CRG - BGI Joint International PhD Programme
CRG - BGI Joint International PhD Programme
Projects Available | Eligibility criteria | How to apply | Selection process | Call calendar | Contact
The Centre for Genomic Regulation (CRG) in Barcelona, Spain, and BGI, China, are recruiting students to join the CRG-BGI Joint International PhD Programme. This collaborative initiative aims to leverage the strengths of both institutions to advance research at the cutting edge of genomics, integrating novel technologies like spatial transcriptomics, single-cell genomics, and advanced omics to tackle major scientific challenges.
Programme Objectives
We aim to culture future leaders in life sciences who are ready to fully engage with the challenges and rewards of this cross-cultural, cross-disciplinary experience.

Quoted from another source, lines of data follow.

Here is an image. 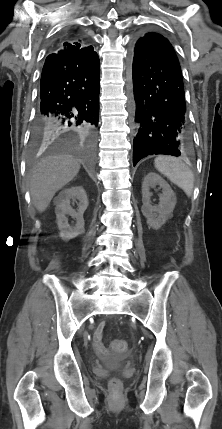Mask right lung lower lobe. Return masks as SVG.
<instances>
[{
	"label": "right lung lower lobe",
	"instance_id": "1",
	"mask_svg": "<svg viewBox=\"0 0 222 429\" xmlns=\"http://www.w3.org/2000/svg\"><path fill=\"white\" fill-rule=\"evenodd\" d=\"M100 64L94 51L88 57L61 49L44 63L34 130L51 137L77 131L91 135L99 119Z\"/></svg>",
	"mask_w": 222,
	"mask_h": 429
}]
</instances>
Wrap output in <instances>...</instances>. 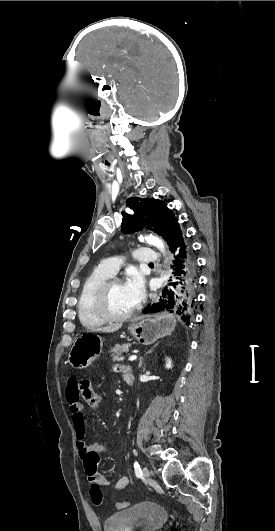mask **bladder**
<instances>
[{"label": "bladder", "mask_w": 275, "mask_h": 531, "mask_svg": "<svg viewBox=\"0 0 275 531\" xmlns=\"http://www.w3.org/2000/svg\"><path fill=\"white\" fill-rule=\"evenodd\" d=\"M168 510L160 503L141 501L103 520L104 531H158L167 523Z\"/></svg>", "instance_id": "obj_1"}]
</instances>
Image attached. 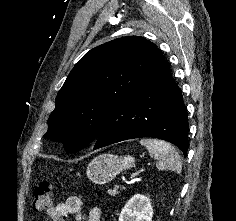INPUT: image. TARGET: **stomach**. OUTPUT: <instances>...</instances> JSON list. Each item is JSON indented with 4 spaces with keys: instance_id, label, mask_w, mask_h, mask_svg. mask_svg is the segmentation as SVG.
<instances>
[{
    "instance_id": "0dacf381",
    "label": "stomach",
    "mask_w": 236,
    "mask_h": 221,
    "mask_svg": "<svg viewBox=\"0 0 236 221\" xmlns=\"http://www.w3.org/2000/svg\"><path fill=\"white\" fill-rule=\"evenodd\" d=\"M135 165V158L130 155L117 156L114 154H102L87 166L86 174L95 184H105L113 180L120 172L128 170Z\"/></svg>"
}]
</instances>
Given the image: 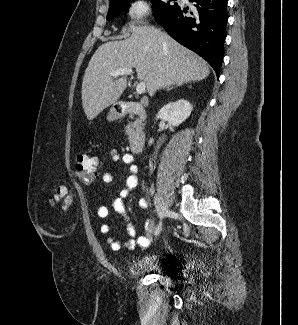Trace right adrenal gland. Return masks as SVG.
Listing matches in <instances>:
<instances>
[{
	"instance_id": "2a0ac1e0",
	"label": "right adrenal gland",
	"mask_w": 298,
	"mask_h": 325,
	"mask_svg": "<svg viewBox=\"0 0 298 325\" xmlns=\"http://www.w3.org/2000/svg\"><path fill=\"white\" fill-rule=\"evenodd\" d=\"M181 82H175V84H173V86H168V88H166V90H171V88H174V86H180Z\"/></svg>"
}]
</instances>
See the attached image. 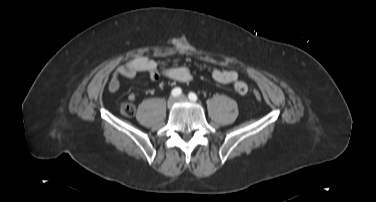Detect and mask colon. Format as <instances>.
<instances>
[{
    "label": "colon",
    "mask_w": 376,
    "mask_h": 202,
    "mask_svg": "<svg viewBox=\"0 0 376 202\" xmlns=\"http://www.w3.org/2000/svg\"><path fill=\"white\" fill-rule=\"evenodd\" d=\"M254 96L257 100L261 99V94L259 92H255ZM121 113L125 116H132L135 113V106L132 101H127L122 104Z\"/></svg>",
    "instance_id": "5ec220e1"
}]
</instances>
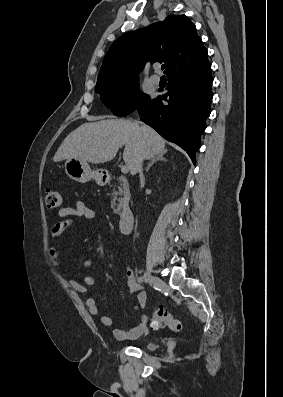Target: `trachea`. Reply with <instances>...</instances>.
I'll return each mask as SVG.
<instances>
[{
    "mask_svg": "<svg viewBox=\"0 0 283 397\" xmlns=\"http://www.w3.org/2000/svg\"><path fill=\"white\" fill-rule=\"evenodd\" d=\"M164 68H165V65H162V66H161V69L163 70Z\"/></svg>",
    "mask_w": 283,
    "mask_h": 397,
    "instance_id": "trachea-1",
    "label": "trachea"
}]
</instances>
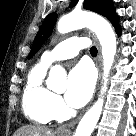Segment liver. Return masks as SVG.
I'll use <instances>...</instances> for the list:
<instances>
[{
    "mask_svg": "<svg viewBox=\"0 0 136 136\" xmlns=\"http://www.w3.org/2000/svg\"><path fill=\"white\" fill-rule=\"evenodd\" d=\"M14 136H54V133L42 126L26 125L19 128Z\"/></svg>",
    "mask_w": 136,
    "mask_h": 136,
    "instance_id": "obj_1",
    "label": "liver"
}]
</instances>
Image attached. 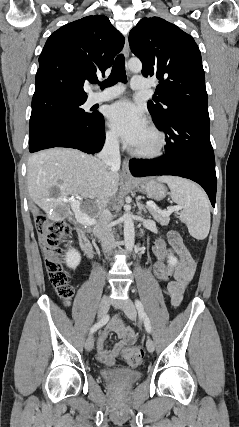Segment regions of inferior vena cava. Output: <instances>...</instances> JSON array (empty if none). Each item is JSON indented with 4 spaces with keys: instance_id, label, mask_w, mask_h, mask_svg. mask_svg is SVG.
<instances>
[{
    "instance_id": "inferior-vena-cava-1",
    "label": "inferior vena cava",
    "mask_w": 239,
    "mask_h": 427,
    "mask_svg": "<svg viewBox=\"0 0 239 427\" xmlns=\"http://www.w3.org/2000/svg\"><path fill=\"white\" fill-rule=\"evenodd\" d=\"M98 157L107 167L116 170L120 168L119 141L116 135H110L106 138L105 144ZM110 220L111 214L105 209L101 213L98 224L95 227V233L102 242V247L106 252H111L116 245Z\"/></svg>"
}]
</instances>
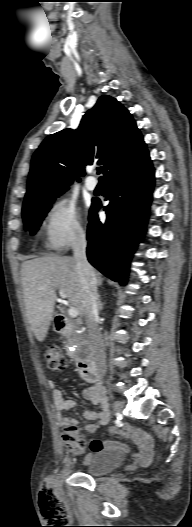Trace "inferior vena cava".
I'll use <instances>...</instances> for the list:
<instances>
[{
	"label": "inferior vena cava",
	"mask_w": 192,
	"mask_h": 527,
	"mask_svg": "<svg viewBox=\"0 0 192 527\" xmlns=\"http://www.w3.org/2000/svg\"><path fill=\"white\" fill-rule=\"evenodd\" d=\"M72 250L81 283L86 326L92 340L99 373L103 376L106 371V356L105 344L98 325L99 316L96 277L95 272L86 257V238L82 229L77 230L73 235Z\"/></svg>",
	"instance_id": "1"
}]
</instances>
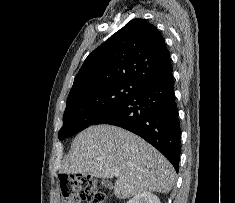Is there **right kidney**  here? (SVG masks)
<instances>
[{
	"label": "right kidney",
	"instance_id": "ca27d5eb",
	"mask_svg": "<svg viewBox=\"0 0 235 203\" xmlns=\"http://www.w3.org/2000/svg\"><path fill=\"white\" fill-rule=\"evenodd\" d=\"M127 203H160V200L156 195L146 191L136 194Z\"/></svg>",
	"mask_w": 235,
	"mask_h": 203
}]
</instances>
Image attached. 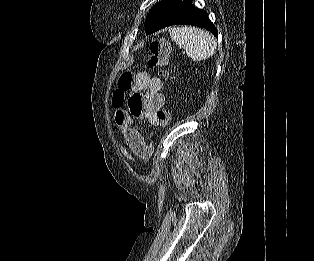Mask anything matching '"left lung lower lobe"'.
<instances>
[{
    "label": "left lung lower lobe",
    "mask_w": 314,
    "mask_h": 261,
    "mask_svg": "<svg viewBox=\"0 0 314 261\" xmlns=\"http://www.w3.org/2000/svg\"><path fill=\"white\" fill-rule=\"evenodd\" d=\"M187 24L203 27L218 36V31L209 20L207 13L204 10L198 9L193 6L189 0H184L176 12V14L165 24L166 26ZM163 27V28H164Z\"/></svg>",
    "instance_id": "left-lung-lower-lobe-1"
}]
</instances>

The CRG-BGI Joint PhD Programme is designed with the following key goals:
- Develop next-generation researchers: Establish a collaborative PhD programme that fosters talent to address complex issues at the intersection of bioinformatics, omics technologies and AI.
- Innovative dual supervision: Facilitate joint project supervision led by experts from both CRG and BGI, ensuring diverse perspectives and rigorous guidance for PhD candidates.
- Strengthen CRG-BGI collaboration: Reinforce and expand the collaboration between CRG and BGI to drive forward research and innovation in advanced genomics and biomedical technologies.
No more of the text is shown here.